Cassandra recently wrote an op-ed detailing her experience of the last few months. As a mother of a daughter not much older than Cassandra, I read it with conflicting reactions. Again, if I were Cassandra’s mother, I would want her to get the chemotherapy. If she were inclined not to do so, I would use all my powers of persuasion (and they are many) to change her mind. But the thought of forcing a child who will be a legal adult in a few months to submit to a treatment that she does not want is detestable to me. The description of that process from Cassandra’s point of view is heartbreaking. If my daughter refused chemotherapy, I think it would be crucially important to provide her with a sense of security and trust going forward. That would not be achieved by forcing on her a treatment she does not want. The best patients are invested in their own care and survival. Who knows? That might be achieved in this case if only the state would let Cassandra’s mom be her mom.
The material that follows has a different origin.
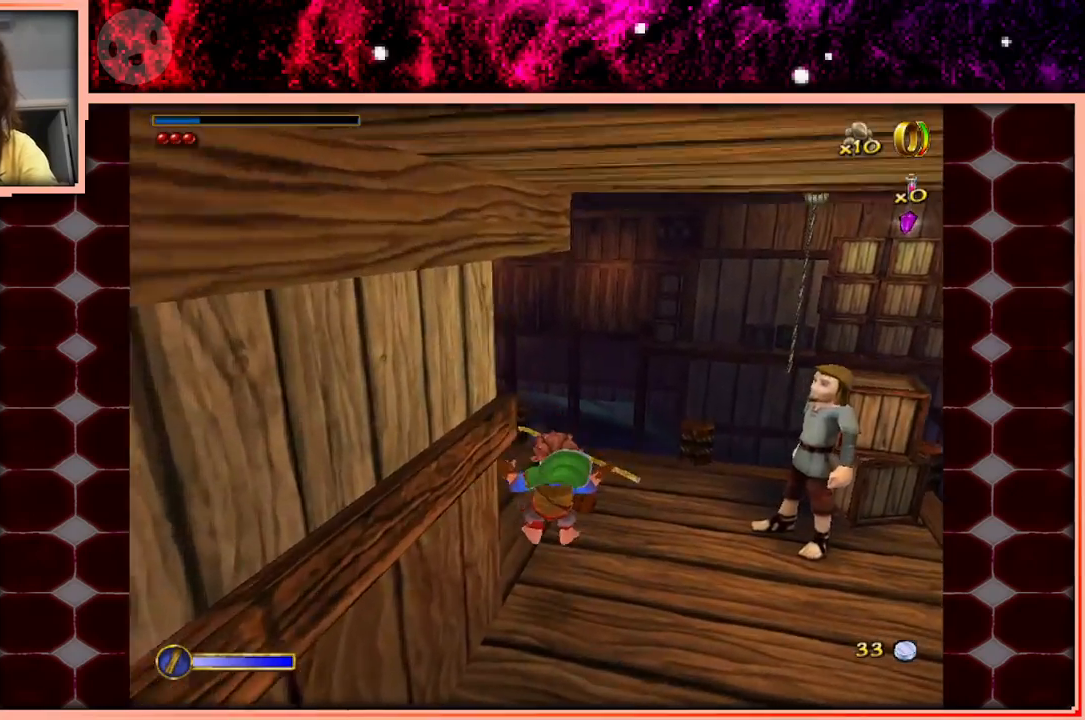
{"keys": ["w"], "events": [[17, "d", "up"], [300, "space", "down"], [400, "space", "up"]]}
When Brittany Maynard committed suicide a few months ago she was widely hailed as a brave and heroic champion of “death with dignity.” I have nothing but compassion for Maynard, who was facing something no human being should have to face. But I don’t think she was a hero. I wish she had had the support she needed to be able to embrace life in whatever form it was given rather than to seek a premature death. Some people will try to draw a parallel between her situation and that of Cassandra C. and suggest that if one is going to support Cassandra’s right to forego chemotherapy he must also support Brittany’s right to die. But the fact is the two situations are substantively different. Cassandra C. is not seeking death but the freedom to live what days she has in the manner she wants. If that means a life free of cell-killing poisons, she should be allowed to do so.
* Since most people do choose treatment, there has been little research on the natural progression of the disease if left untreated. There are, however, case studies of patients whose untreated Hodgkin’s remained stable even when left untreated for a significant length of time.